Das Wort „Chewruta“ leitet sich vom Wort für „Freund“ ab. Und tatsächlich ergeben sich durch diese Lernsituation auch starke Freundschaften. Der bekannteste solcher Fall ist sicherlich der von Rabbi Jochanan und Resch Lakisch im dritten Jahrhundert. Letzterer war ursprünglich der Anführer einer Räuberbande und betätigte sich auch als Gladiator. Als er eines Tages auf Rabbi Jochanan traf, veranlasste dieser ihn zur reuigen Umkehr. Resch Lakisch wurde zunächst der Schüler von Rabbi Jochanan und später sein ebenbürtiger Lernpartner. Als Resch Lakisch starb, hat das Rabbi Jochanan stark getroffen. Man hat daraufhin einen neuen Lernpartner für ihn gesucht, aber dieser stimmte immer mit Rabbi Jochanan überein und gab ihm immer nur Recht. Rabbi Jochanan beklagte sich diesem neuen Lernpartner gegenüber: „Wenn ich etwas sagte, dann hat Resch Lakisch es aus 24 Blickwinkeln angegriffen und ich habe daraufhin 24 Erwiderungen dargelegt und dies hat zu einem tieferen Verständnis geführt.“ (Bawa Metzi’a 84a). Rabbi Jochanan wurde durch seinen neuen Lernpartner nicht über den Verlust von Resch Lakisch hinweggetröstet und starb kurze Zeit später an gebrochenem Herzen.

Es gibt verschiedene Programme, die Interviews mit Interessenten durchführen und dann geeignete Lernpartner (auch zum Lernen übers Telefon oder Internet) zusammenführen. Neben der klassischen Chewruta von zwei Lernpartnern auf etwa dem gleichen Stand, gibt es auch Fortgeschrittene, die in freiwilligem Rahmen Anfänger an die Hand nehmen und ihnen beim Verständnis jüdischer Konzepte und Quelltexte helfen. Für englischsprachige Personen gibt es verschiedene solcher Programme. Verbunden mit der Chabad-Bewegung gibt es z.B. das Jewish Learning Network (www.jnet.org).
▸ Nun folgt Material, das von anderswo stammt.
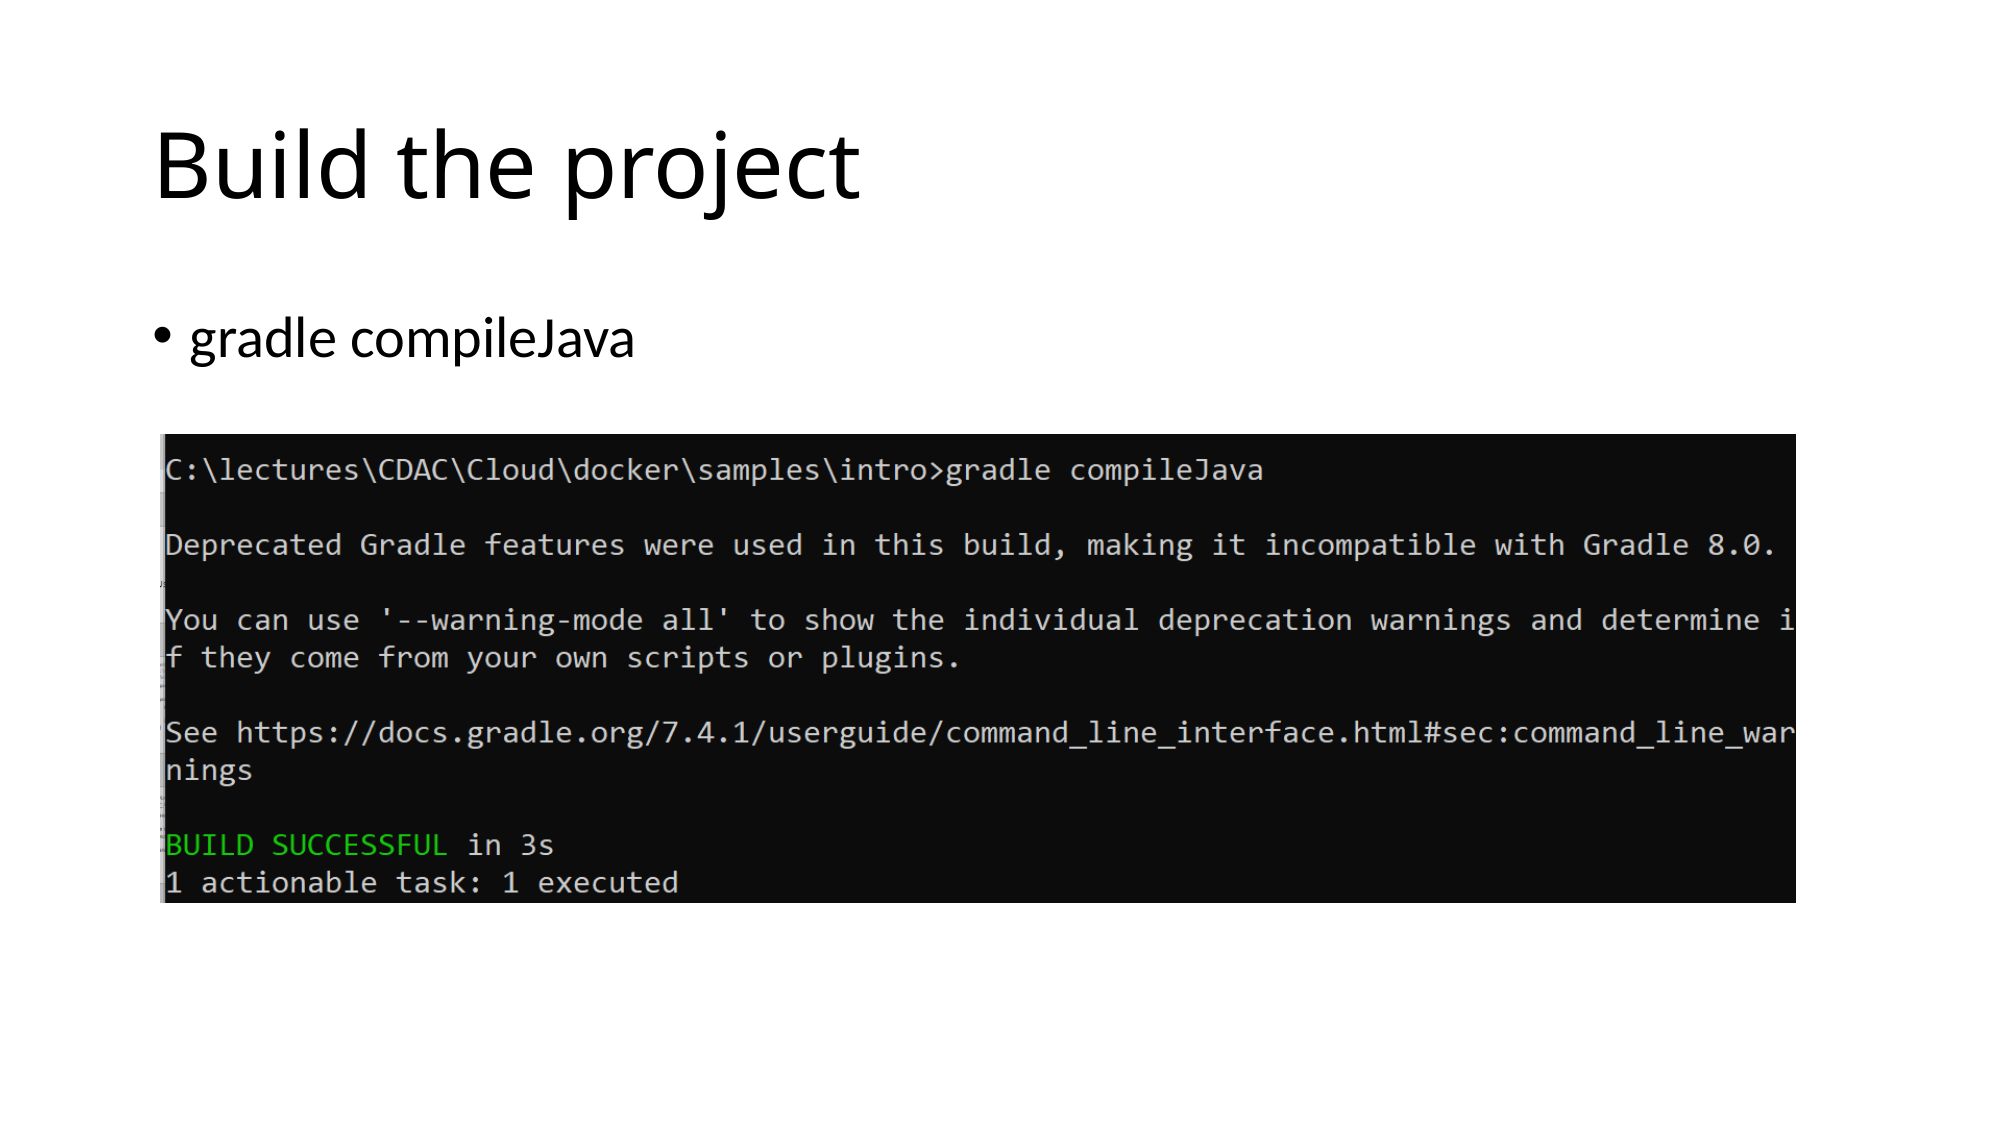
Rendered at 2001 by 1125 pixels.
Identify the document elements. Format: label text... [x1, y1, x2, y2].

list gradle compileJava [137, 299, 1863, 1014]
picture [160, 434, 1796, 903]
title Build the project [137, 59, 1863, 278]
Darüber hinaus sollte man sich auch noch (www.torahmates.org) und (www.partnersintorah.org) ansehen. Es mag noch weitere gute Seiten geben, die ich übersehen habe, aber es gibt auch einige, die ich bewusst ausgelassen habe, da ich sie nicht für seriös halte.

Für deutschsprachige Personen gibt es so etwas bisher noch nicht in einer institutionalisierten Form. Aber bei (www.moadim.com) ist es für die nächsten Monate geplant und zwischenzeitlich kann man auch außerhalb eines solchen Rahmens bei orthodoxen Gemeinden und Organisationen in den deutschsprachigen Ländern nach Auffindung eines Lernpartners anfragen.